- Data below:
=====
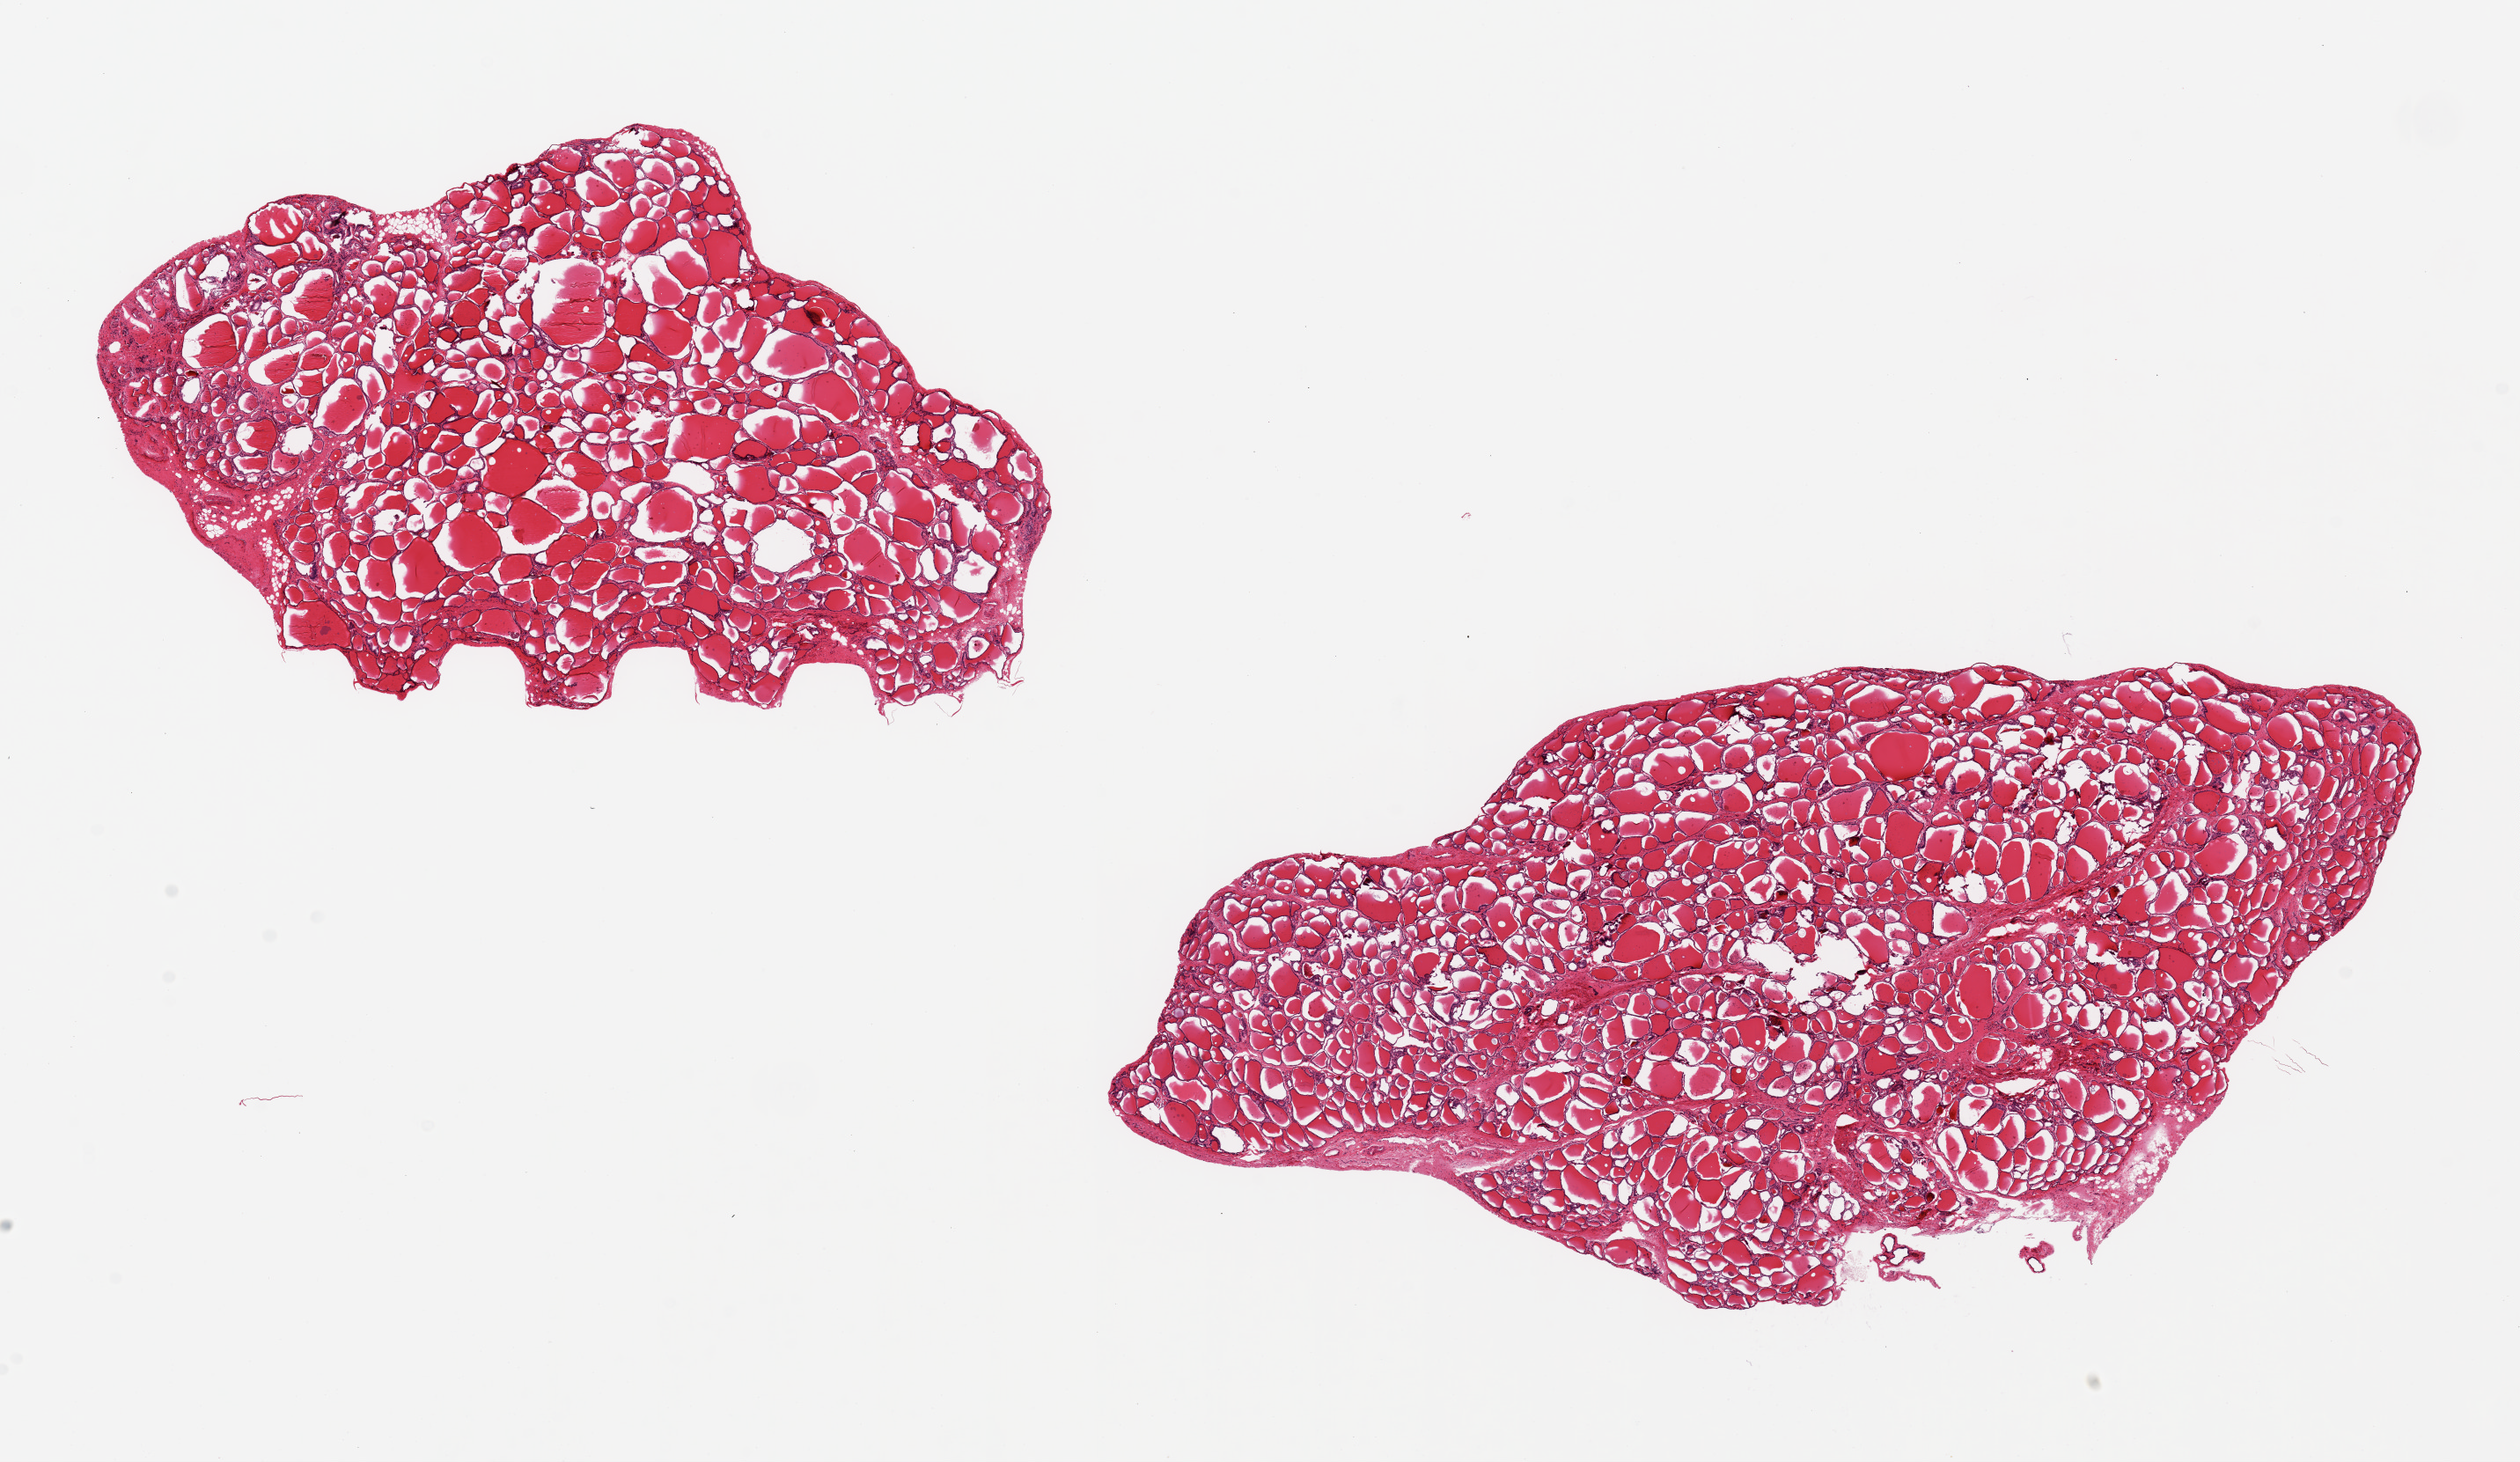
Digitized haematoxylin and eosin-stained section — shown as a low-resolution overview of the whole scanned area (about 22.6 x 13.1 mm, slide scanned at 20x), PAXgene-fixed, paraffin-embedded tissue, section of thyroid (target tissue), donor tissue sample. Donor: male.
Pathologist's review note for this sample: 2 pieces, 7x5.5 & 12X6mm;well sampled.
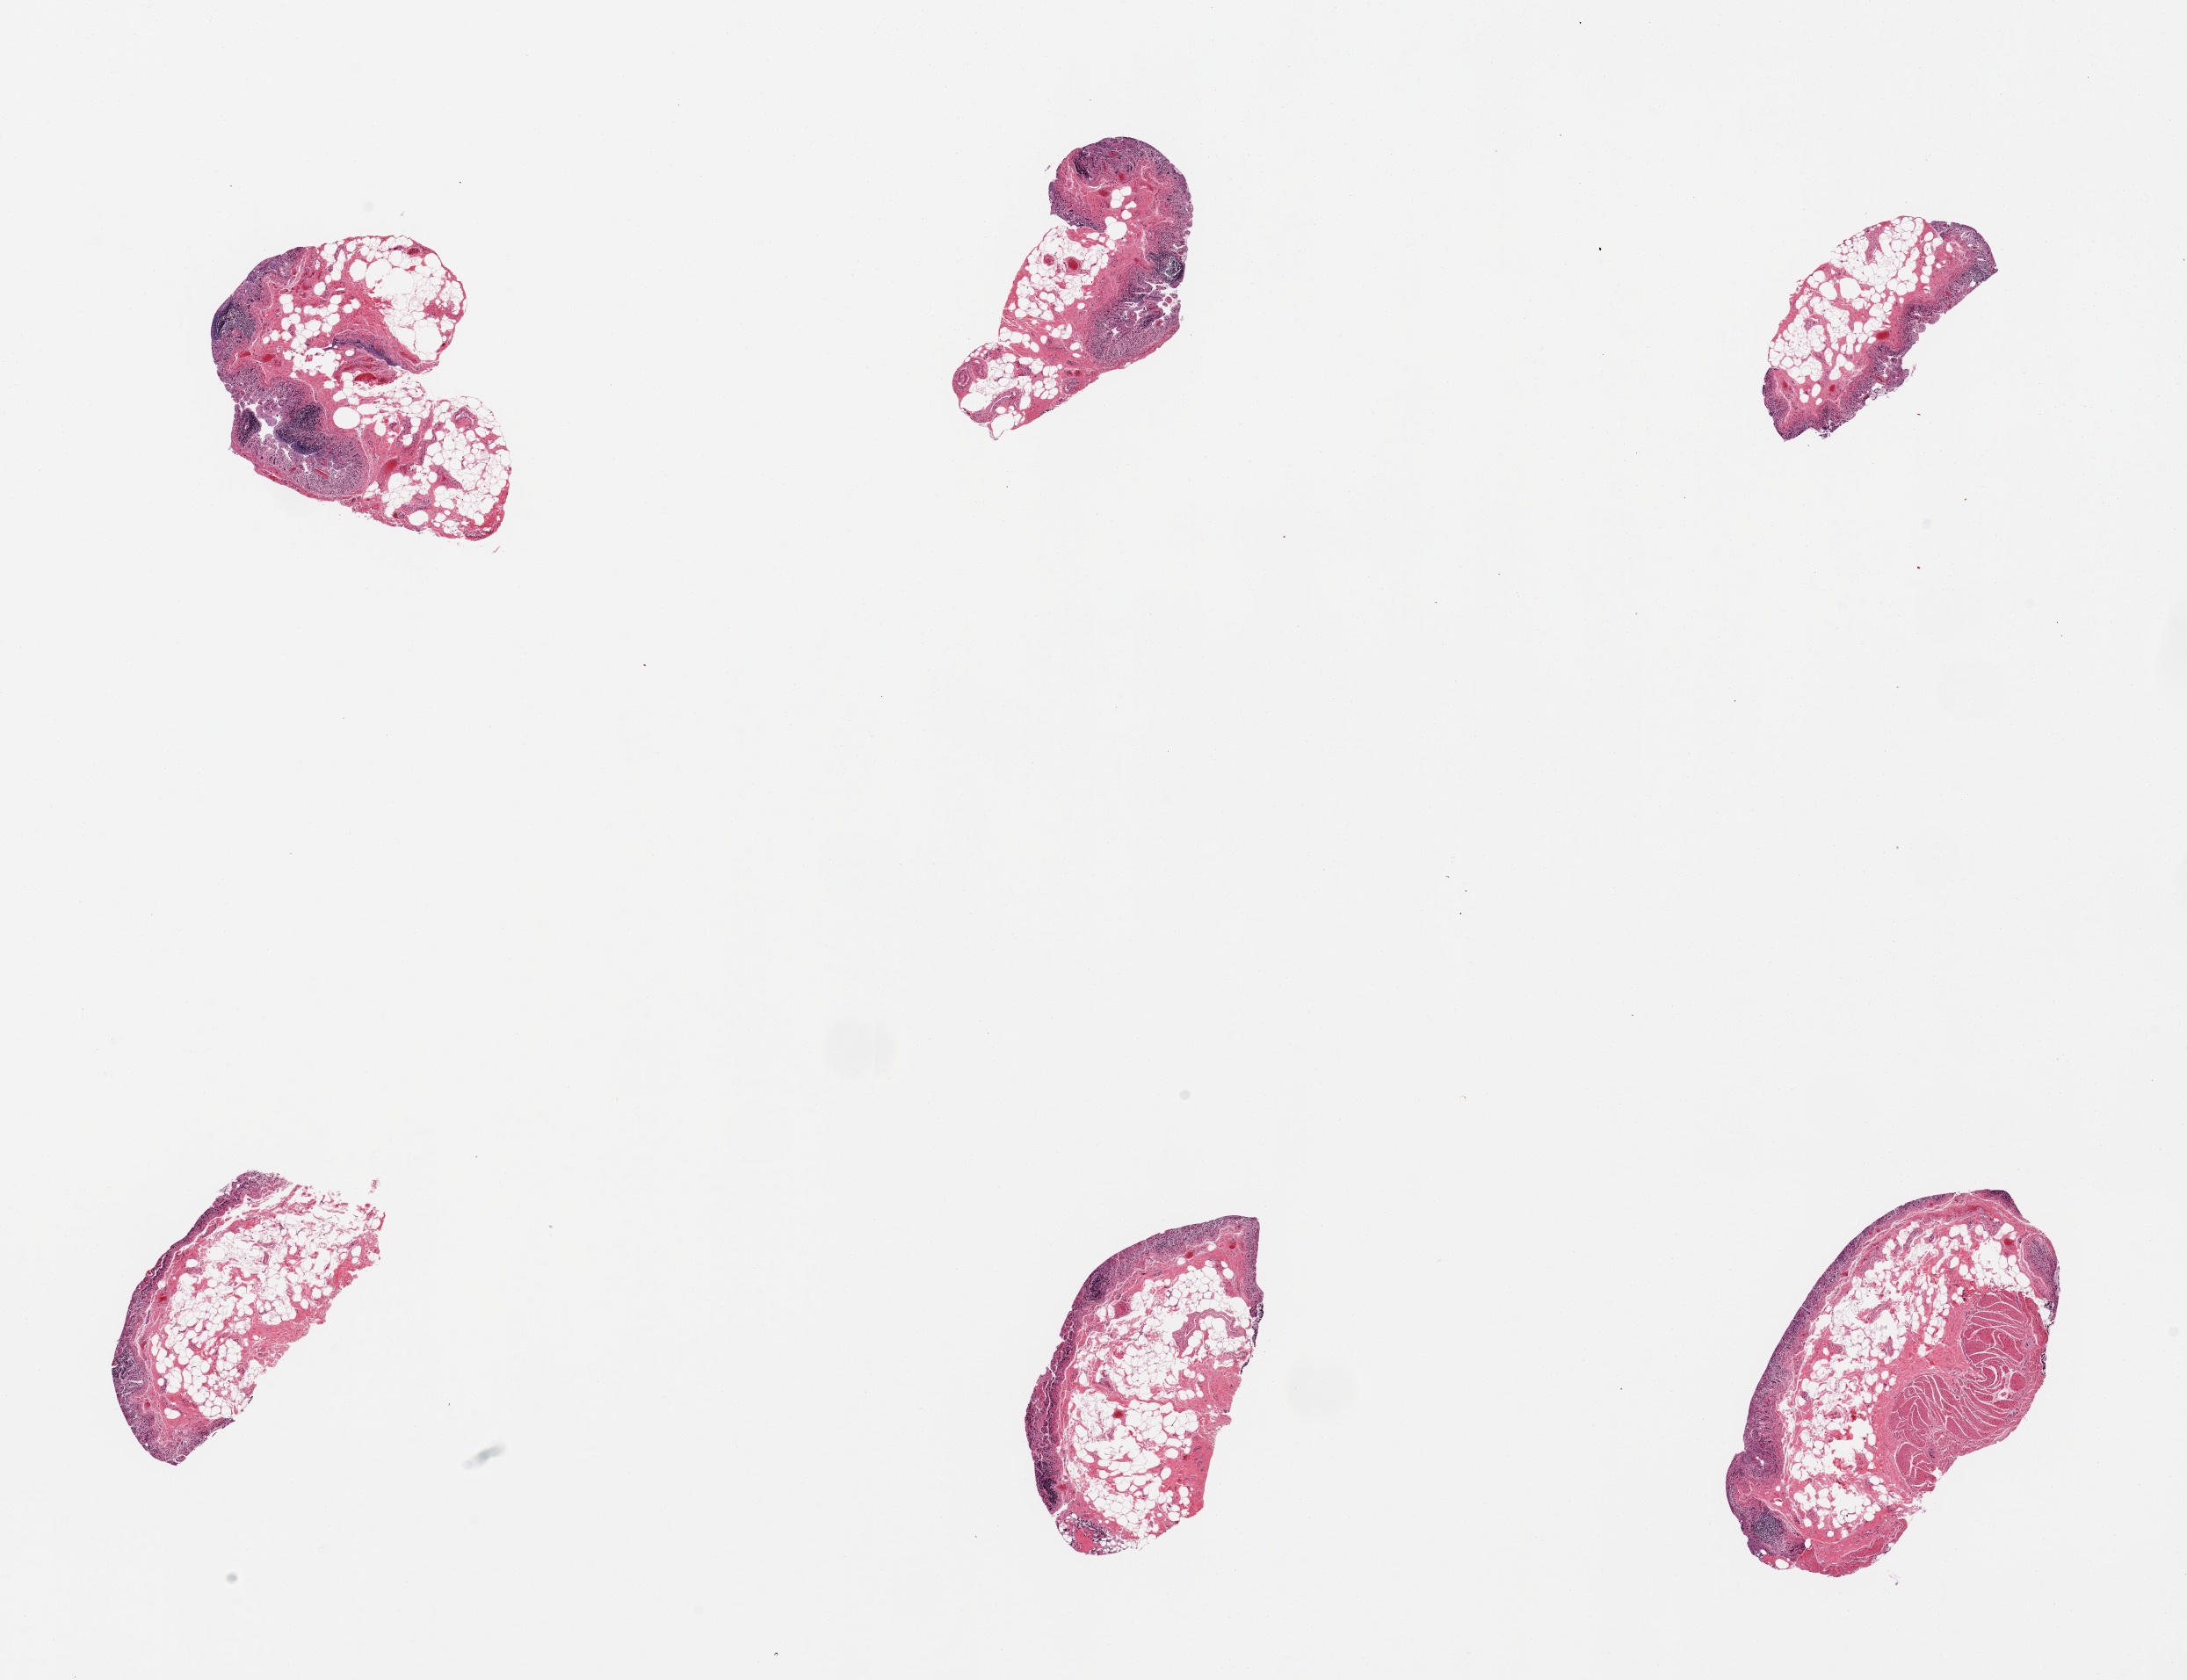
Hematoxylin and eosin (H&E) whole-slide image, brightfield — a low-resolution overview of the entire scanned area, about 19.7 x 15.1 mm. Male donor.
* specimen: PAXgene-fixed paraffin-embedded (PFPE) section; section of ileum (target tissue); tissue donor sample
=====
- Task requirements:
You are asked to reproduce each line above exactly, but to exclude the pictures.

- Result of this task:
Digitized haematoxylin and eosin-stained section — shown as a low-resolution overview of the whole scanned area (about 22.6 x 13.1 mm, slide scanned at 20x), PAXgene-fixed, paraffin-embedded tissue, section of thyroid (target tissue), donor tissue sample. Donor: male.
Pathologist's review note for this sample: 2 pieces, 7x5.5 & 12X6mm;well sampled.
Hematoxylin and eosin (H&E) whole-slide image, brightfield — a low-resolution overview of the entire scanned area, about 19.7 x 15.1 mm. Male donor.
* specimen: PAXgene-fixed paraffin-embedded (PFPE) section; section of ileum (target tissue); tissue donor sample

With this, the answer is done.